'World's largest plane' makes its first flight

An aircraft dubbed the world's largest aeroplane has taken off over the Mojave Desert in California on Sunday, in another step towards the manufacturer's bid to enter the lucrative private space market.

Built by Stratolaunch Systems Corp, started by late Microsoft co-founder Paul Allen, it was the first flight for the carbon-composite plane.

Called Roc, it has a wingspan the length of a football field and is powered by six engines on a twin fuselage.

It stayed aloft for more than two hours before landing safely back at the Mojave Air and Space Port as a crowd of hundreds of people cheered.

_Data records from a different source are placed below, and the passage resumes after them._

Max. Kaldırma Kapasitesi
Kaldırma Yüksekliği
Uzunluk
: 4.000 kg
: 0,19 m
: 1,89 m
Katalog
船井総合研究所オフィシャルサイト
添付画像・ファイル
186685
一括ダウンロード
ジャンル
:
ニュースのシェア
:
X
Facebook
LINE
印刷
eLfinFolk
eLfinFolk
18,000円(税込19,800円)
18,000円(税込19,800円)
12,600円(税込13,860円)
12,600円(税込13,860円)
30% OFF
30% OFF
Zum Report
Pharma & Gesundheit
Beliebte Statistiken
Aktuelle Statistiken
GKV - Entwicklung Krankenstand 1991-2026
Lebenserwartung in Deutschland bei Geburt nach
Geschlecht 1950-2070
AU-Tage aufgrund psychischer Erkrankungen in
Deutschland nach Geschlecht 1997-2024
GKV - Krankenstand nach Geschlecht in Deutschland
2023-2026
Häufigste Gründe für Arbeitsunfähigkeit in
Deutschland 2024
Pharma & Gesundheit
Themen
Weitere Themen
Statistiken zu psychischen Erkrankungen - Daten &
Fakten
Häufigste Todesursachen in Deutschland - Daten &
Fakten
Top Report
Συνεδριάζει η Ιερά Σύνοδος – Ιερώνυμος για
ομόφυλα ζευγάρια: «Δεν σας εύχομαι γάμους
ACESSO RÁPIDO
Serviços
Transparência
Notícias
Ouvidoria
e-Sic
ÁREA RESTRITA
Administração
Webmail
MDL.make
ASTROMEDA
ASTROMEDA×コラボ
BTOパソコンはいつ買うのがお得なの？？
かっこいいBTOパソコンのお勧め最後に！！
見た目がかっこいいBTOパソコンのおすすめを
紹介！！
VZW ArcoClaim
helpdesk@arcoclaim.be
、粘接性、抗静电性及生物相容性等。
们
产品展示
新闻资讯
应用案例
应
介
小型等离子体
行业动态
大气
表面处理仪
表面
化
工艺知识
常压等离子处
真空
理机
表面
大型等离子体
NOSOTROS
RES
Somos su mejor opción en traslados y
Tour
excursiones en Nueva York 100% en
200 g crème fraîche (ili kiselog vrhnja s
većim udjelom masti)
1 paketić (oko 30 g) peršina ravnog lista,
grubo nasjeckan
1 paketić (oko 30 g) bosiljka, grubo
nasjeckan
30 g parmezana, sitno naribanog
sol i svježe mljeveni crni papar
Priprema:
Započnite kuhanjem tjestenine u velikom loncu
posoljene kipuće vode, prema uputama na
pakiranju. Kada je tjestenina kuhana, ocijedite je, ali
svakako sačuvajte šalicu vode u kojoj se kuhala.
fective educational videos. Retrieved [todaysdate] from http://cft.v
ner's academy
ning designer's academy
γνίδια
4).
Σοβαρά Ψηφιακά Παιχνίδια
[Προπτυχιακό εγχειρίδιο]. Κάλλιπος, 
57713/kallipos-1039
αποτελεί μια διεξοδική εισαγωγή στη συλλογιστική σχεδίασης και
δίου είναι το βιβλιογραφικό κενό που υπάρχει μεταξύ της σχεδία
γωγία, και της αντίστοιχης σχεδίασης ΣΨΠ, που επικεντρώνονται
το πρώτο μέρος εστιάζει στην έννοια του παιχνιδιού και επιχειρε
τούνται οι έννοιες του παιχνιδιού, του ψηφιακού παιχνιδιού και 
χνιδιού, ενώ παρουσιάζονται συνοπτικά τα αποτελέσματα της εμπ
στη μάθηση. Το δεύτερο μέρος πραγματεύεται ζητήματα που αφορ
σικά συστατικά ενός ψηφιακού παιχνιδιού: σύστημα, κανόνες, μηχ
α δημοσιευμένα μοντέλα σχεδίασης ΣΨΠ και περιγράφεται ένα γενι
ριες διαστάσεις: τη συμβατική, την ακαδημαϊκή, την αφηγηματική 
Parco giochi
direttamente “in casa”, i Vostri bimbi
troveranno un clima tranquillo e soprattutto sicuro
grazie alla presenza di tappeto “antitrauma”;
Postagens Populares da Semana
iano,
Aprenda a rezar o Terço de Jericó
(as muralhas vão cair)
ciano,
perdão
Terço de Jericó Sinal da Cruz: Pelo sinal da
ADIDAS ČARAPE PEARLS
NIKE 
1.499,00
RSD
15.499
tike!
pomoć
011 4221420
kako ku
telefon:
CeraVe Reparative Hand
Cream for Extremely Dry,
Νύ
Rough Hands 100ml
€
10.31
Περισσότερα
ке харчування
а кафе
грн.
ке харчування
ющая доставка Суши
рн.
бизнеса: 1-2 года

"What a fantastic first flight," Stratolaunch chief executive officer Jean Floyd said. "We are incredibly proud."

The flight furthers the manufacturer's mission to provide a flexible alternative to ground launched systems.

The plane is designed to drop rockets and other space vehicles weighing up to 226 tonnes at an altitude of more than 10,000 metres, and has been billed by the company as making satellite deployment as "easy as booking an airline flight," Floyd said.

Allen, who co-founded Microsoft with Bill Gates in 1975, announced in 2011 that he had formed the privately funded Stratolaunch.

The company seeks to cash in on higher demand in coming years for vessels that can put satellites in orbit, competing in the United States with other space entrepreneurs and industry stalwarts such as Elon Musk's SpaceX and United Launch Alliance - a partnership between Boeing and Lockheed Martin.

Stratolaunch has said that it intends to launch its first rockets from the Roc in 2020 at the earliest.

Allen died in October 2018 while suffering from non-Hodgkins' lymphoma, just months after the plane's development was unveiled.

"The aircraft is a remarkable engineering achievement and we congratulate everyone involved," said Jody Allen, Chair of Vulcan Inc and Trustee of the Paul G Allen Trust.

"We all know Paul would have been proud to witness today's historic achievement."